> Problem details
In the entries that follow, find the word "lines" and report each line it is on.

> Stored data entries
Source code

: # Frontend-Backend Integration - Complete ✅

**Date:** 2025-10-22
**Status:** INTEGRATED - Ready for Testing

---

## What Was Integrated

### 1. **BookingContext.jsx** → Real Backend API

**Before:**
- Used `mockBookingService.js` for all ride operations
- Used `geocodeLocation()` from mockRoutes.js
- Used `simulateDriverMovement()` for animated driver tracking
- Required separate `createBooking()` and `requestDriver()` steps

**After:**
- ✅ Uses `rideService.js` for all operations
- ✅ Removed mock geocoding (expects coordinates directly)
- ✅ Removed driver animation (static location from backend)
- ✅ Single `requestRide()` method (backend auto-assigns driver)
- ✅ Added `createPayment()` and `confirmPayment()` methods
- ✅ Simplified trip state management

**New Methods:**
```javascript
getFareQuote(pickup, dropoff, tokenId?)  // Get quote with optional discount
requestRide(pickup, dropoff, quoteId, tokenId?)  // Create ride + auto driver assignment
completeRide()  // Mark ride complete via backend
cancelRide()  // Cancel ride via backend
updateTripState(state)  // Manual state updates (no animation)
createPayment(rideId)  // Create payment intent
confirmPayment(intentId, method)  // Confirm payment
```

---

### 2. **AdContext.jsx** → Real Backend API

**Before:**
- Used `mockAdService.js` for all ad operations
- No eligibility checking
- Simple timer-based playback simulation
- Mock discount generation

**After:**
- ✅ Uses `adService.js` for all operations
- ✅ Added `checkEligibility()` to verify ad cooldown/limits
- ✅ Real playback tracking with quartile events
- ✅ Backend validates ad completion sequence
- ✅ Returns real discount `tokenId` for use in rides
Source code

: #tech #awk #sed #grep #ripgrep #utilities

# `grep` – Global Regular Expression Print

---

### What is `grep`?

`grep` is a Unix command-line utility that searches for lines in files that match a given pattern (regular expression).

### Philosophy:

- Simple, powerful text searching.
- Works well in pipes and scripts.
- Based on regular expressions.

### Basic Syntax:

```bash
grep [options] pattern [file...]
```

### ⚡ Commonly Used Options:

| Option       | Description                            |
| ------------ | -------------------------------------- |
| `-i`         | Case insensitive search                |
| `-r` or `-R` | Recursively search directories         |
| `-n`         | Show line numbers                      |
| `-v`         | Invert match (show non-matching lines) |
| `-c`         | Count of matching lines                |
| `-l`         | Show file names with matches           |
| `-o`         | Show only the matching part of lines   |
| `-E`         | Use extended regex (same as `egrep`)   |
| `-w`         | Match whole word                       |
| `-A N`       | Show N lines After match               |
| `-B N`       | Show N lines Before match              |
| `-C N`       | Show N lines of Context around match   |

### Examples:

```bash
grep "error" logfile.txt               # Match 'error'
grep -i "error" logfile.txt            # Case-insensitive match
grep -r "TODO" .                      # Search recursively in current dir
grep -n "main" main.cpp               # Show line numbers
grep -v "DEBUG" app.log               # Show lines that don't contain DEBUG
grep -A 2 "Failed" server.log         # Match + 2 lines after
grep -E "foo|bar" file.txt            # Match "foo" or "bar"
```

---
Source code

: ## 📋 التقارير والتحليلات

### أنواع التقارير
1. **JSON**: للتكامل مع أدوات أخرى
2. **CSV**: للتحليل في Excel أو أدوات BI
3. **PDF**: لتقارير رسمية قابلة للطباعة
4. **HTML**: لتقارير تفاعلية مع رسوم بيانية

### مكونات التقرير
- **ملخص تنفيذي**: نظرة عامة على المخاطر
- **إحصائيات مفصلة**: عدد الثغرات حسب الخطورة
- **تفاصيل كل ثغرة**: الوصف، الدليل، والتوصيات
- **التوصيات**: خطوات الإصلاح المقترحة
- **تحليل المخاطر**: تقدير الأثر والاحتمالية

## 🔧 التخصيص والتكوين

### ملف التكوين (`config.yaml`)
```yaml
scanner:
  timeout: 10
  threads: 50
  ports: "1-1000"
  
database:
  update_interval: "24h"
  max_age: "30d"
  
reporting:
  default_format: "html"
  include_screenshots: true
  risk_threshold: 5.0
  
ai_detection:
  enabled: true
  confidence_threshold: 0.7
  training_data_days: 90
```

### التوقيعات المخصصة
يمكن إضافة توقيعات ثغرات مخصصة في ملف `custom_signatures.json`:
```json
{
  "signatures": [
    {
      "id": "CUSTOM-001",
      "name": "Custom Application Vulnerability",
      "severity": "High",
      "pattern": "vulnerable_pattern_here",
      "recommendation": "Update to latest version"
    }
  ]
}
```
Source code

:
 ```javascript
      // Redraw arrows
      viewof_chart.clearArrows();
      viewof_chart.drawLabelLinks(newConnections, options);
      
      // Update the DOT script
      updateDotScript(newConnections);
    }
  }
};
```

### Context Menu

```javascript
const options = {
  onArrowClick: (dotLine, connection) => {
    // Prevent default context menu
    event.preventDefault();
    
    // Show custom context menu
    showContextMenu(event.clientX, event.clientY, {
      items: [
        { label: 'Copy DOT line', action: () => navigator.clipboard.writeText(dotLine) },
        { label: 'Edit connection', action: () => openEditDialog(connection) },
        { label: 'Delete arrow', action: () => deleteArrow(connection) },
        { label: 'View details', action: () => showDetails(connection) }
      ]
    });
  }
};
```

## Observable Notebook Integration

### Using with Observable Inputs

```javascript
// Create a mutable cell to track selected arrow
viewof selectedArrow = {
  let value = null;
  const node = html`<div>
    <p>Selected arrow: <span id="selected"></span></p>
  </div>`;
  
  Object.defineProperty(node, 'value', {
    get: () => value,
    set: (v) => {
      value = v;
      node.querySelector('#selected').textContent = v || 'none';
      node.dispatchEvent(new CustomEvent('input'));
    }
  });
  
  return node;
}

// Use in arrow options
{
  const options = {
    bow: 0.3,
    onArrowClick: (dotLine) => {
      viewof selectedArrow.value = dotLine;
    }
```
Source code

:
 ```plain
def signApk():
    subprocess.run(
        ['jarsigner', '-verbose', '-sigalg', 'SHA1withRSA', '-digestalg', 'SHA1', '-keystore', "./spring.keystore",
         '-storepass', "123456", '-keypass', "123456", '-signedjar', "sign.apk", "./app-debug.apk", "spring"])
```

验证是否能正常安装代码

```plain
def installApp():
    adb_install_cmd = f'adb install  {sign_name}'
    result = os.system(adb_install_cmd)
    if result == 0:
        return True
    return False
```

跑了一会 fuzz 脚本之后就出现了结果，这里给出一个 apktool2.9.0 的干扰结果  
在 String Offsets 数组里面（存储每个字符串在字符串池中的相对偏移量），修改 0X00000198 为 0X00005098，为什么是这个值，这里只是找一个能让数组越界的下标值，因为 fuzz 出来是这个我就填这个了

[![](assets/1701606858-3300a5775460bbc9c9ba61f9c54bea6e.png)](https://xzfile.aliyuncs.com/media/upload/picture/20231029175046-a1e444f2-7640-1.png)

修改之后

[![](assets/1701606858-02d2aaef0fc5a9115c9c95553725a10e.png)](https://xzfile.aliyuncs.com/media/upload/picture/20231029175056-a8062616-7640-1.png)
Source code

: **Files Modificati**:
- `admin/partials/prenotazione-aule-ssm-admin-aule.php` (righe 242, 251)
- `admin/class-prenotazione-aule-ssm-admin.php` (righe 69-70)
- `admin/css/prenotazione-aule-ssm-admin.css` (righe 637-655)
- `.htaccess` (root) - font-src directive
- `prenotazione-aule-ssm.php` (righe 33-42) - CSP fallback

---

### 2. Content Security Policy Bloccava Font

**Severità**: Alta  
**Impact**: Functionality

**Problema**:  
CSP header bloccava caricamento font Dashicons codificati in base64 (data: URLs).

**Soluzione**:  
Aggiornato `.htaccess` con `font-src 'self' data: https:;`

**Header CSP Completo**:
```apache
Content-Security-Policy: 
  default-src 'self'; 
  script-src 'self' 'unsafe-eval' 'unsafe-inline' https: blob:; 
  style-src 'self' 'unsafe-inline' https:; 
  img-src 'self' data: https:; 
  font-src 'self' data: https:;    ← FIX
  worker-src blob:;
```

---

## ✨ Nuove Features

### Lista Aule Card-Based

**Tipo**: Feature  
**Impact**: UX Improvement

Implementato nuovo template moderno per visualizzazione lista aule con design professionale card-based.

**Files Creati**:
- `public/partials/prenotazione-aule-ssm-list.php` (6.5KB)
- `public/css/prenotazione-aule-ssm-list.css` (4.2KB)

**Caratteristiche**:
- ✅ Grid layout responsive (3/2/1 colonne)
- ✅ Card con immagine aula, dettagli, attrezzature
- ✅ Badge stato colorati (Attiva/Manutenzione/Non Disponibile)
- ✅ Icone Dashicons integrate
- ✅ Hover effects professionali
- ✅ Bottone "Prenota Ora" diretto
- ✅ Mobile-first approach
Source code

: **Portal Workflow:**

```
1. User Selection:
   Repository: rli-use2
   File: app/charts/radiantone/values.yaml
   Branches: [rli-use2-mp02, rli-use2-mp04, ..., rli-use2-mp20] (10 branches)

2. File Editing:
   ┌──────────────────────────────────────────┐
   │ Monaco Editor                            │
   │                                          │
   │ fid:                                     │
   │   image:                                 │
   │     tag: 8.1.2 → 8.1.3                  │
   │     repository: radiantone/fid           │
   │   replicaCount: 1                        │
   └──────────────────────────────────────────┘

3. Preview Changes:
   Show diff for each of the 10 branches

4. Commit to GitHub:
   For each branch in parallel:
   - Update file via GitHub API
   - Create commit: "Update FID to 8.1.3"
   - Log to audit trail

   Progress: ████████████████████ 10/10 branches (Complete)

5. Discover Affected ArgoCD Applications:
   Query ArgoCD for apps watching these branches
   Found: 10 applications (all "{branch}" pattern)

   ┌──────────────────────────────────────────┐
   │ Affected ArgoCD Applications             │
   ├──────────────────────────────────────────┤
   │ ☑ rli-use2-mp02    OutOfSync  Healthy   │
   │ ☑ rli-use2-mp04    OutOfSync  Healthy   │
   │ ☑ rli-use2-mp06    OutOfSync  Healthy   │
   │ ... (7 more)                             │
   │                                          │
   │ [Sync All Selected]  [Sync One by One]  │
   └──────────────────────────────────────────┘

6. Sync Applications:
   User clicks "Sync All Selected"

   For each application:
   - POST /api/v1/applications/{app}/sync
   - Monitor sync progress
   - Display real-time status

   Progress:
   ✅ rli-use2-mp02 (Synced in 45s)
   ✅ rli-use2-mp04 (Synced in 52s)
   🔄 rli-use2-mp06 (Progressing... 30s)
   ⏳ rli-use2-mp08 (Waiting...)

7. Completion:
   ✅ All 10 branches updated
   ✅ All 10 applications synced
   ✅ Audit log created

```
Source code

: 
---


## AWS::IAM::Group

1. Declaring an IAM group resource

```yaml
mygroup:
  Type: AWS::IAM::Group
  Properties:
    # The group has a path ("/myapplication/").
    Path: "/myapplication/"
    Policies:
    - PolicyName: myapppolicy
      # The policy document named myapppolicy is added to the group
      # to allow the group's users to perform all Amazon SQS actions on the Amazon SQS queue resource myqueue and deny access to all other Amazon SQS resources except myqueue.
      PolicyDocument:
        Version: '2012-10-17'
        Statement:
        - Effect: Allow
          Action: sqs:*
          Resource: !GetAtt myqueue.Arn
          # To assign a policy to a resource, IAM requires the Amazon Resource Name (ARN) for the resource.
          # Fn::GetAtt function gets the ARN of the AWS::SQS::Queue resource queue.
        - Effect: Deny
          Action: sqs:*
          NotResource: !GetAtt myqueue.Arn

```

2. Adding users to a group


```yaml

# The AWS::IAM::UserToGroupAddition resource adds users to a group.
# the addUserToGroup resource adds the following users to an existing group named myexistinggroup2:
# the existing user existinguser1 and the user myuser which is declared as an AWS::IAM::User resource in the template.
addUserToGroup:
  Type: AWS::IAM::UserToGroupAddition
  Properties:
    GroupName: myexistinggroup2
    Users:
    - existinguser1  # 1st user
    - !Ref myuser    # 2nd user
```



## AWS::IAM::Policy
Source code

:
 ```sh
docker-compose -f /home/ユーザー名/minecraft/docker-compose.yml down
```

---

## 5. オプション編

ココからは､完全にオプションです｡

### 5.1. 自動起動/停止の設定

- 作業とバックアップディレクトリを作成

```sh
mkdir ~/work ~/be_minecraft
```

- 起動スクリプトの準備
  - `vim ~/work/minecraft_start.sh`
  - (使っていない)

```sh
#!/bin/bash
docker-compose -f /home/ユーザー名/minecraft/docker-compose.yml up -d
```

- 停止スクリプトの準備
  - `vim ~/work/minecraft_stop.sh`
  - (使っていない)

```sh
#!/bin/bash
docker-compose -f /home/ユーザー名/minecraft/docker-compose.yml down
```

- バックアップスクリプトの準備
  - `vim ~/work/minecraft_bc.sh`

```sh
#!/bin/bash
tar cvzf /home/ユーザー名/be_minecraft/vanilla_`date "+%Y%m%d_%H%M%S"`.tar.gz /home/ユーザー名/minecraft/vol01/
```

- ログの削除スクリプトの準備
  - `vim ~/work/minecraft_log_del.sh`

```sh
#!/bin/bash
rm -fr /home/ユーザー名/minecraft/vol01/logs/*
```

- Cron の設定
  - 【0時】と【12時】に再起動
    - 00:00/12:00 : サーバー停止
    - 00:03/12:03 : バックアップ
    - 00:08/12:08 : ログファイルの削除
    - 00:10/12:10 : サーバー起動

> Task response
`grep` is a Unix command-line utility that searches for lines in files that match a given pattern (regular expression).
| `-v`         | Invert match (show non-matching lines) |
| `-c`         | Count of matching lines                |
| `-o`         | Show only the matching part of lines   |
| `-A N`       | Show N lines After match               |
| `-B N`       | Show N lines Before match              |
| `-C N`       | Show N lines of Context around match   |
grep -v "DEBUG" app.log               # Show lines that don't contain DEBUG
grep -A 2 "Failed" server.log         # Match + 2 lines after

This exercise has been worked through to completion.